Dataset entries
⟨
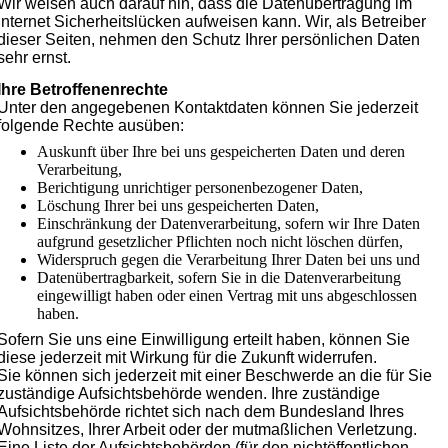
Wir weisen auch darauf hin, dass die Datenübertragung im
Internet Sicherheitslücken aufweisen kann. Wir, als Betreiber
dieser Seiten, nehmen den Schutz Ihrer persönlichen Daten
sehr ernst.
Ihre Betroffenenrechte
Unter den angegebenen Kontaktdaten können Sie jederzeit
folgende Rechte ausüben:
Auskunft über Ihre bei uns gespeicherten Daten und deren
Verarbeitung,
Berichtigung unrichtiger personenbezogener Daten,
Löschung Ihrer bei uns gespeicherten Daten,
Einschränkung der Datenverarbeitung, sofern wir Ihre Daten
aufgrund gesetzlicher Pflichten noch nicht löschen dürfen,
Widerspruch gegen die Verarbeitung Ihrer Daten bei uns und
Datenübertragbarkeit, sofern Sie in die Datenverarbeitung
eingewilligt haben oder einen Vertrag mit uns abgeschlossen
haben.
Sofern Sie uns eine Einwilligung erteilt haben, können Sie
diese jederzeit mit Wirkung für die Zukunft widerrufen.
Sie können sich jederzeit mit einer Beschwerde an die für Sie
zuständige Aufsichtsbehörde wenden. Ihre zuständige
Aufsichtsbehörde richtet sich nach dem Bundesland Ihres
Wohnsitzes, Ihrer Arbeit oder der mutmaßlichen Verletzung.
Eine Liste der Aufsichtsbehörden (für den nichtöffentlichen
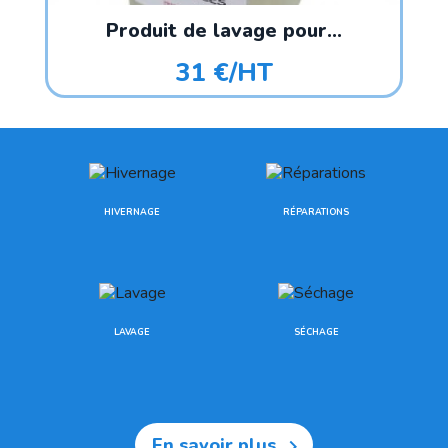
Produit de lavage pour...
31 €/HT
HIVERNAGE
RÉPARATIONS
LAVAGE
SÉCHAGE
En savoir plus

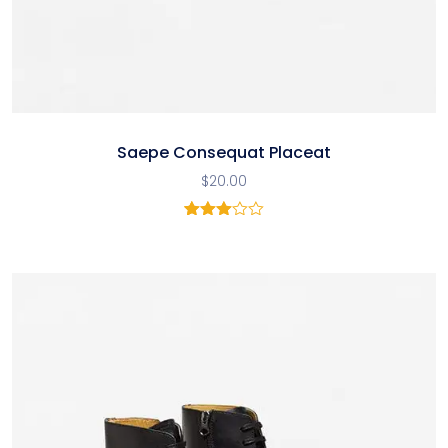
Saepe Consequat Placeat
$
20.00
1
Noté
3.00
sur 5
basé
sur
notation
client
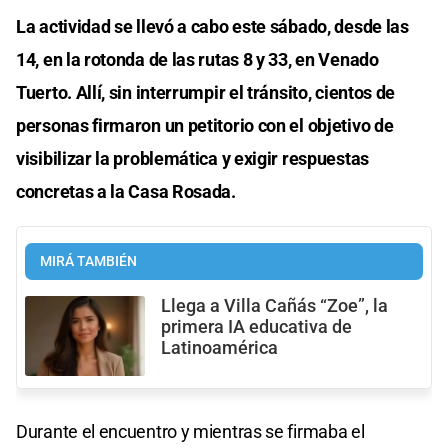
La actividad se llevó a cabo este sábado, desde las
14, en la rotonda de las rutas 8 y 33, en Venado
Tuerto. Allí, sin interrumpir el tránsito, cientos de
personas firmaron un petitorio con el objetivo de
visibilizar la problemática y exigir respuestas
concretas a la Casa Rosada.
MIRÁ TAMBIÉN
Llega a Villa Cañás “Zoe”, la
primera IA educativa de
Latinoamérica
Durante el encuentro y mientras se firmaba el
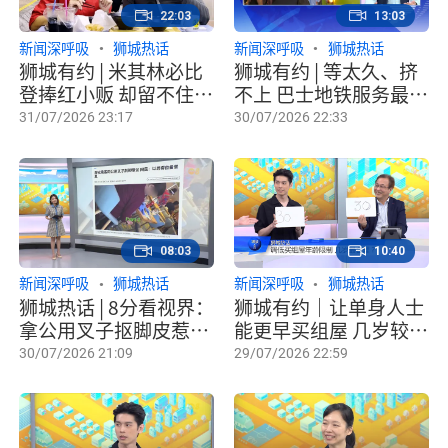
22:03
13:03
新闻深呼吸
狮城热话
新闻深呼吸
狮城热话
狮城有约 | 米其林必比
狮城有约 | 等太久、挤
登捧红小贩 却留不住我
不上 巴士地铁服务最
们童年的味道？
“火大”的地方怎么改
31/07/2026 23:17
30/07/2026 22:33
善？
08:03
10:40
新闻深呼吸
狮城热话
新闻深呼吸
狮城热话
狮城热话 | 8分看视界：
狮城有约｜让单身人士
拿公用叉子抠脚皮惹议
能更早买组屋 几岁较合
印尼学生冒险攀绳过河
理？
30/07/2026 21:09
29/07/2026 22:59
上学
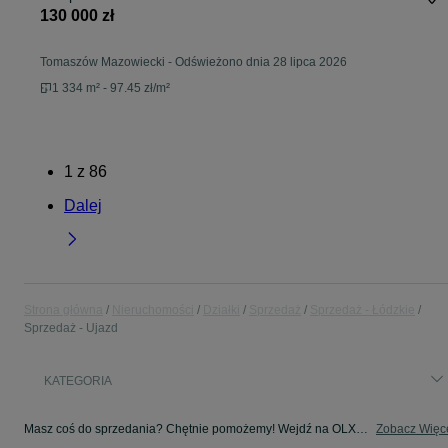
130 000 zł
Tomaszów Mazowiecki
-
Odświeżono dnia 28 lipca 2026
1 334 m² - 97.45 zł/m²
1
z
86
Dalej
Strona główna
Nieruchomości
Działki
Sprzedaż
Sprzedaż - Łódzkie
Sprzedaż - Ujazd
KATEGORIA
Masz coś do sprzedania? Chętnie pomożemy! Wejdź na OLX, dodaj ofertę i sprzedaj w kategorii Sprzedaż - Ujazd i okolice!
Zobacz Więc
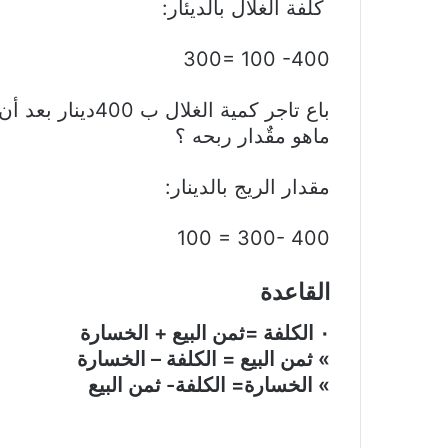
‏ كلفة الغلال بالديئار:
‎300= 100 -400
‏باع تاجر كمية الغلال ب 400دينار بعد أن تكلفت عليه ب 300 د
ماهو مقٌدار ربحه ؟
مقدار الريج بالدينار:
‎100 = 300- 400
‎٠‏ الكلفة =ثمن البيع + الخسارة
» ثمن البيع = الكلفة – الخسارة
» الخسارة= الكلفة- ثمن البيع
⟩
Only the text of the records belongs in the answer, printed exactly and without pictures.

Wir weisen auch darauf hin, dass die Datenübertragung im
Internet Sicherheitslücken aufweisen kann. Wir, als Betreiber
dieser Seiten, nehmen den Schutz Ihrer persönlichen Daten
sehr ernst.
Ihre Betroffenenrechte
Unter den angegebenen Kontaktdaten können Sie jederzeit
folgende Rechte ausüben:
Auskunft über Ihre bei uns gespeicherten Daten und deren
Verarbeitung,
Berichtigung unrichtiger personenbezogener Daten,
Löschung Ihrer bei uns gespeicherten Daten,
Einschränkung der Datenverarbeitung, sofern wir Ihre Daten
aufgrund gesetzlicher Pflichten noch nicht löschen dürfen,
Widerspruch gegen die Verarbeitung Ihrer Daten bei uns und
Datenübertragbarkeit, sofern Sie in die Datenverarbeitung
eingewilligt haben oder einen Vertrag mit uns abgeschlossen
haben.
Sofern Sie uns eine Einwilligung erteilt haben, können Sie
diese jederzeit mit Wirkung für die Zukunft widerrufen.
Sie können sich jederzeit mit einer Beschwerde an die für Sie
zuständige Aufsichtsbehörde wenden. Ihre zuständige
Aufsichtsbehörde richtet sich nach dem Bundesland Ihres
Wohnsitzes, Ihrer Arbeit oder der mutmaßlichen Verletzung.
Eine Liste der Aufsichtsbehörden (für den nichtöffentlichen
Produit de lavage pour...
31 €/HT
HIVERNAGE
RÉPARATIONS
LAVAGE
SÉCHAGE
En savoir plus

Saepe Consequat Placeat
$
20.00
1
Noté
3.00
sur 5
basé
sur
notation
client
La actividad se llevó a cabo este sábado, desde las
14, en la rotonda de las rutas 8 y 33, en Venado
Tuerto. Allí, sin interrumpir el tránsito, cientos de
personas firmaron un petitorio con el objetivo de
visibilizar la problemática y exigir respuestas
concretas a la Casa Rosada.
MIRÁ TAMBIÉN
Llega a Villa Cañás “Zoe”, la
primera IA educativa de
Latinoamérica
Durante el encuentro y mientras se firmaba el
22:03
13:03
新闻深呼吸
狮城热话
新闻深呼吸
狮城热话
狮城有约 | 米其林必比
狮城有约 | 等太久、挤
登捧红小贩 却留不住我
不上 巴士地铁服务最
们童年的味道？
“火大”的地方怎么改
31/07/2026 23:17
30/07/2026 22:33
善？
08:03
10:40
新闻深呼吸
狮城热话
新闻深呼吸
狮城热话
狮城热话 | 8分看视界：
狮城有约｜让单身人士
拿公用叉子抠脚皮惹议
能更早买组屋 几岁较合
印尼学生冒险攀绳过河
理？
30/07/2026 21:09
29/07/2026 22:59
上学
130 000 zł
Tomaszów Mazowiecki
-
Odświeżono dnia 28 lipca 2026
1 334 m² - 97.45 zł/m²
1
z
86
Dalej
Strona główna
Nieruchomości
Działki
Sprzedaż
Sprzedaż - Łódzkie
Sprzedaż - Ujazd
KATEGORIA
Masz coś do sprzedania? Chętnie pomożemy! Wejdź na OLX, dodaj ofertę i sprzedaj w kategorii Sprzedaż - Ujazd i okolice!
Zobacz Więc
‏ كلفة الغلال بالديئار:
‎300= 100 -400
‏باع تاجر كمية الغلال ب 400دينار بعد أن تكلفت عليه ب 300 د
ماهو مقٌدار ربحه ؟
مقدار الريج بالدينار:
‎100 = 300- 400
‎٠‏ الكلفة =ثمن البيع + الخسارة
» ثمن البيع = الكلفة – الخسارة
» الخسارة= الكلفة- ثمن البيع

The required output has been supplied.